#### Dataset excerpts ####

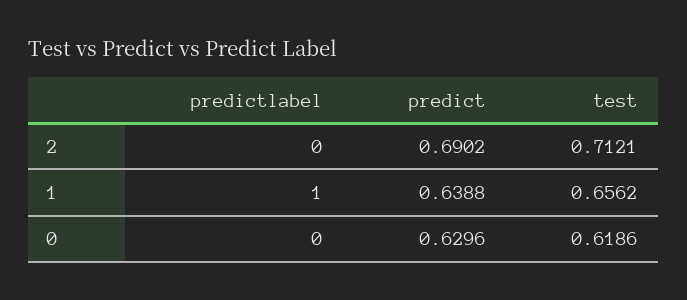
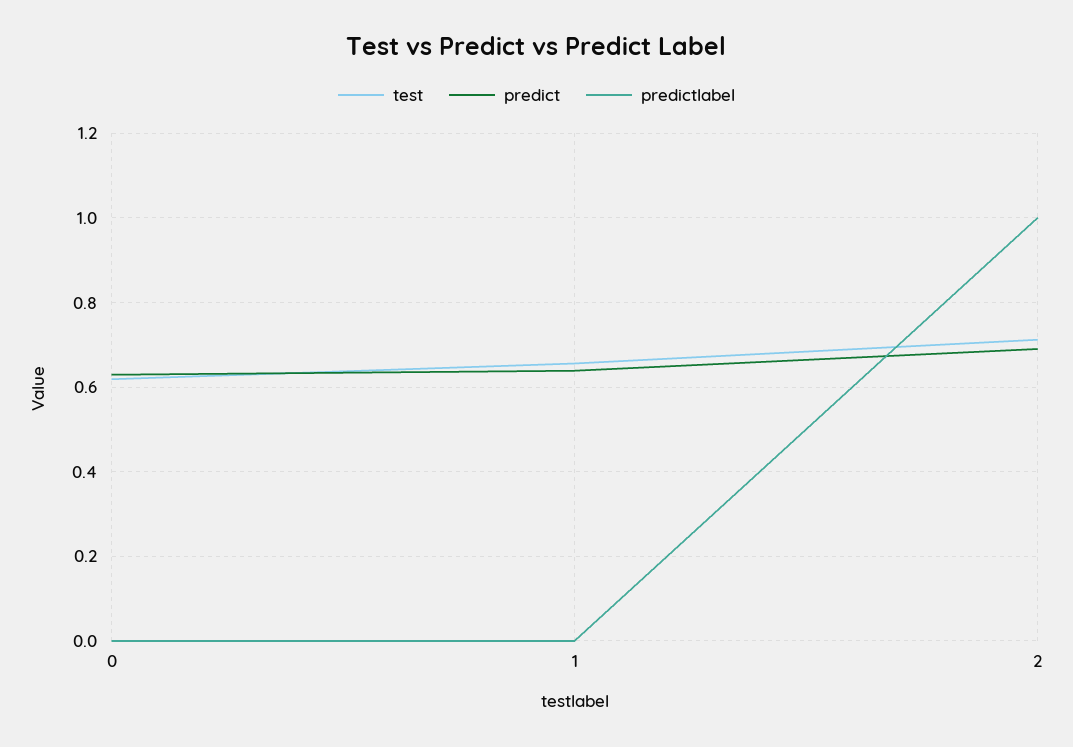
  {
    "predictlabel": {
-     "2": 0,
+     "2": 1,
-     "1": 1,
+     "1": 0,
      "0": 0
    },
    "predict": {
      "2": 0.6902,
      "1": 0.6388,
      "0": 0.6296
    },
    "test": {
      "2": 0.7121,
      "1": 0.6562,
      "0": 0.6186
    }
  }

####

Work order
Pictures aside, reproduce the listing above exactly.

Answer box
  {
    "predictlabel": {
-     "2": 0,
+     "2": 1,
-     "1": 1,
+     "1": 0,
      "0": 0
    },
    "predict": {
      "2": 0.6902,
      "1": 0.6388,
      "0": 0.6296
    },
    "test": {
      "2": 0.7121,
      "1": 0.6562,
      "0": 0.6186
    }
  }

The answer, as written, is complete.